• EXTRACTED TEXT:
###
Kelly Born, the director of the Hewlett Foundation’s Cyber Initiative, is familiar with Owono’s efforts to preserve a safe global Internet. “Julie has deep insights into how challenges around disinformation and Internet freedom are playing out on a global scale, including how authoritarian-leaning regimes can use the problem of disinformation as an excuse to shut down these platforms — which in effect are the Internet in many of these countries — that are also being used to help voice and organize legitimate dissent.”
Owono hopes that companies here in the U.S. also understand their users’ hunger for transparency and accountability. (Former Redwood City resident Neil Young and other musicians’ recent standoff with Spotify over podcaster Joe Rogan’s dissemination of hate speech and COVID-19 misinformation is a good example.) For its part, in October, the Oversight Board published its 12-month transparency report, which included some 70 recommendations to Meta, all of which were responded to publicly. “That is a big step because three years ago there were no public conversations with platforms on content moderation decisions,” says Owono, who is aware that even oversight such as hers cannot catch or predict all threats. “We are helping the company have hard public conversations, but necessary conversations, about how it’s dealing with expressions of citizens around the world.”
Owono’s initial desire to come to Silicon Valley is part of her effort to incorporate its entrepreneurial mindset into her own global outlook. “Stanford is a well-placed institution, in my opinion, to welcome these types of conversations or initiatives,” she says. “And many of the companies coming will be created at Stanford.”
Jeannie Lam | Hair and makeup by Carina Garcia.
By Matt Petty
Jeannie Lam – AUTONOMOUS HORIZON
For Jeannie Lam, it was love at first sight. And she doesn’t mean her 11-years-and-counting bond with the Bay Area, the delicious dim sum back in her native Toronto, or California life with her husband and two young children. She’s talking about electric vehicles.
After starting her career in the automotive field as a consumer market researcher in 2002, Lam served on a small team in 2007 that began planning for the Nissan Leaf’s 2010 launch. Over the next decade, the Leaf would become the top-selling plug-in EV, only surpassed by the Tesla Model 3 in 2020. “I fell in love with the whole space, the whole ecosystem,” says Lam, who had a driver’s seat view as the industry evolved.
Today, Lam is in a similar seat — or cockpit you might say — with her role as director of strategy at Wisk, the autonomous air taxi startup headquartered in Mountain View. Backed by the Boeing Company and Kitty Hawk Corporation, Wisk is working with eVTOL technology (vertical take-off and landing, like a helicopter) to produce small planes that fly themselves, without the need for a pilot. “I could get up every day for another 10, 15, 20 years and see a whole new industry build out,” Lam says. “My hope with the advanced air mobility and urban taxis is that we’re going to have a whole pool of people that are already believers in electrification.”
Boeing recently awarded Wisk $450 million, which the company will use for further development of its sixthgeneration aircraft, an intensive growth phase, preparations for the launch of scale manufacturing and its go-to-market efforts.
“This space doesn’t only need engineers. We need people from go-to-market. We need awesome comms people. We need all skill sets to come over to advance air mobility.” — Jeannie Lam
With FAA approval, Wisk and similar startups will help usher in a future of advanced air mobility. Unlike with players pursuing piloted versions first, however, Wisk’s sights have been on autonomy — with the first autonomous U.S. air taxi in flight five years ago. It has conducted more than 1,500 test flights to date for five versions of its air taxi technology, which currently has a 25-mile range and speeds of up to 100 miles per hour.
###
• DATA SECTION:

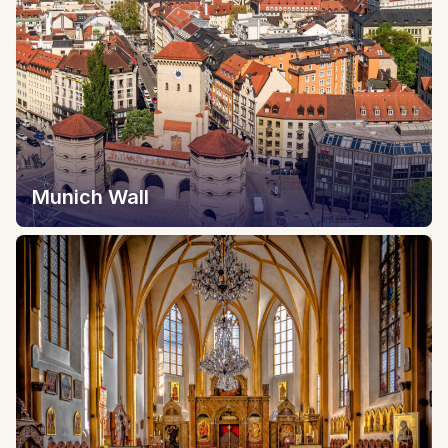
Munich Wall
###
• REQUIREMENT 1:
Return, word for word, the passage of the profiles of Julie Owono and Jeannie Lam that begins at the words "Owono’s initial desire" and stops after the words "about electric vehicles.".
• REQUIREMENT 2:
In the profiles of Julie Owono and Jeannie Lam, how many test flights has Wisk conducted to date?

• EXPECTED OUTPUT 1:
Owono’s initial desire to come to Silicon Valley is part of her effort to incorporate its entrepreneurial mindset into her own global outlook. “Stanford is a well-placed institution, in my opinion, to welcome these types of conversations or initiatives,” she says. “And many of the companies coming will be created at Stanford.”
Jeannie Lam | Hair and makeup by Carina Garcia.
By Matt Petty
Jeannie Lam – AUTONOMOUS HORIZON
For Jeannie Lam, it was love at first sight. And she doesn’t mean her 11-years-and-counting bond with the Bay Area, the delicious dim sum back in her native Toronto, or California life with her husband and two young children. She’s talking about electric vehicles.

• EXPECTED OUTPUT 2:
More than 1,500